== AUFGABE 1 ==
Gib jede Zeile zurück, in der das Wort „Recorded“ vorkommt.

== ÜBUNGSTEXT ==
- - - - - - -
Südtirol – die Schuhfrage endgültig geklärt

Bevor ich zu unseren Erlebnissen in Südtirol komme, muss ich noch auf einen besonderen Aspekt eingehen, der sich mit einem gewissen Zwang aufdrängt, wenn man über diese Gegend spricht. Und zwar entsteht der Zwang aus den Gesprächen, die man im Vorwege mit anderen Leuten führt. Man erzählt so nebenbei, dass man da hinfährt – und dann passiert etwas, auf das man wetten kann. Sagen wir, einen dreistelligen Betrag. Sehr geringes Risiko. Denn der Gesprächstpartner, wer immer es sein mag, wird garantiert einen Satz sagen, der das Wortpaar “festes Schuhwerk” beinhaltet. Und zwar wird er es so sicher sagen, als gäbe ein Gesetz, das ihn bei Strafandrohung zu dieser Bemerkung verpflichten würde.
- - - - - - -
== ZEILENAUSZUG ==

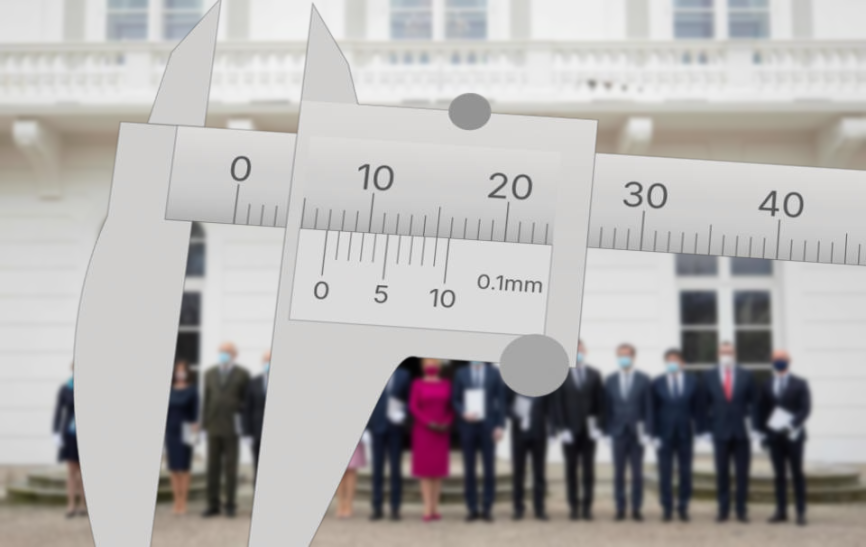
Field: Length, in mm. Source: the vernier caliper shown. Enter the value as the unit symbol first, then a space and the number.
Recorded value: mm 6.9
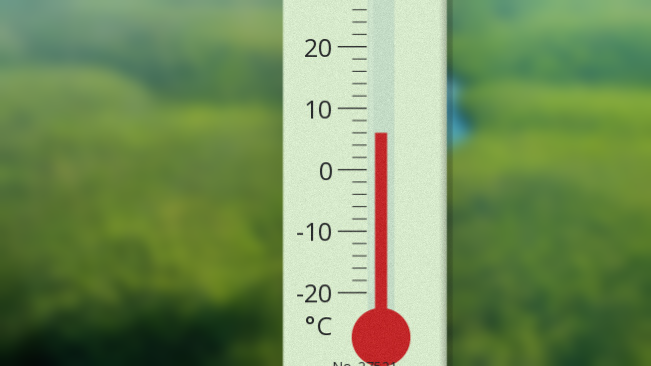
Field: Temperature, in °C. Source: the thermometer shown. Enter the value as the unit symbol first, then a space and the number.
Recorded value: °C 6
- - - - - - -
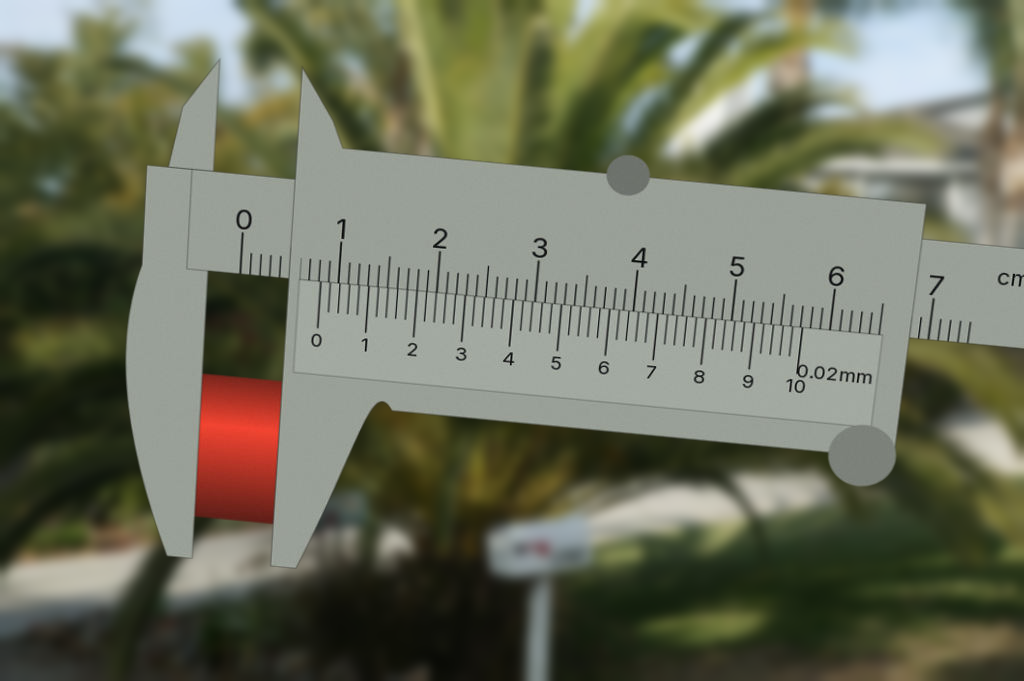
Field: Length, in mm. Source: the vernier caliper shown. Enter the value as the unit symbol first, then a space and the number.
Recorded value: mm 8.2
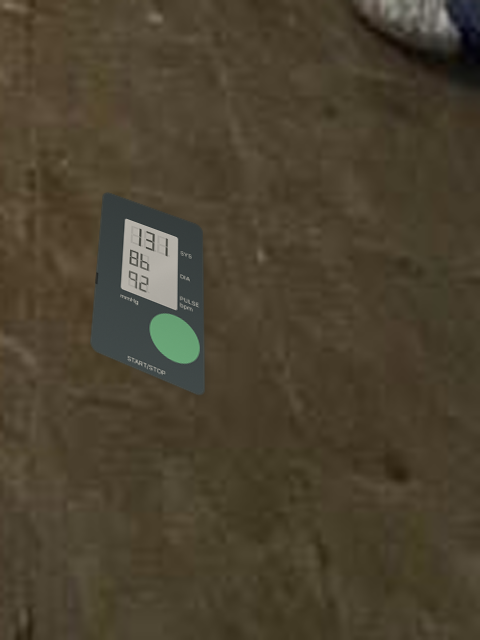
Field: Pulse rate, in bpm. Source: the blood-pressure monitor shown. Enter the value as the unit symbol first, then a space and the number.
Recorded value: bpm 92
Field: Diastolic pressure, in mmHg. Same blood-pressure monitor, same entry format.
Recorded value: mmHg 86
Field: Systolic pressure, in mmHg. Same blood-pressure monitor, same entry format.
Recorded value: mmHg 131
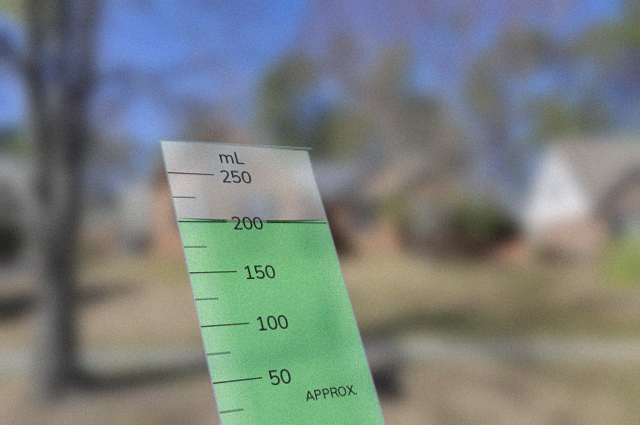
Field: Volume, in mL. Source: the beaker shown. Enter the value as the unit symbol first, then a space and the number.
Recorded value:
- - - - - - -
== AUFGABE 2 ==
Gib den Text über die Schuhfrage in Südtirol vollständig und wortgetreu wieder.

== LÖSUNG 1 ==
Recorded value: mm 6.9
Recorded value: °C 6
Recorded value: mm 8.2
Recorded value: bpm 92
Recorded value: mmHg 86
Recorded value: mmHg 131
Recorded value:

== LÖSUNG 2 ==
Südtirol – die Schuhfrage endgültig geklärt

Bevor ich zu unseren Erlebnissen in Südtirol komme, muss ich noch auf einen besonderen Aspekt eingehen, der sich mit einem gewissen Zwang aufdrängt, wenn man über diese Gegend spricht. Und zwar entsteht der Zwang aus den Gesprächen, die man im Vorwege mit anderen Leuten führt. Man erzählt so nebenbei, dass man da hinfährt – und dann passiert etwas, auf das man wetten kann. Sagen wir, einen dreistelligen Betrag. Sehr geringes Risiko. Denn der Gesprächstpartner, wer immer es sein mag, wird garantiert einen Satz sagen, der das Wortpaar “festes Schuhwerk” beinhaltet. Und zwar wird er es so sicher sagen, als gäbe ein Gesetz, das ihn bei Strafandrohung zu dieser Bemerkung verpflichten würde.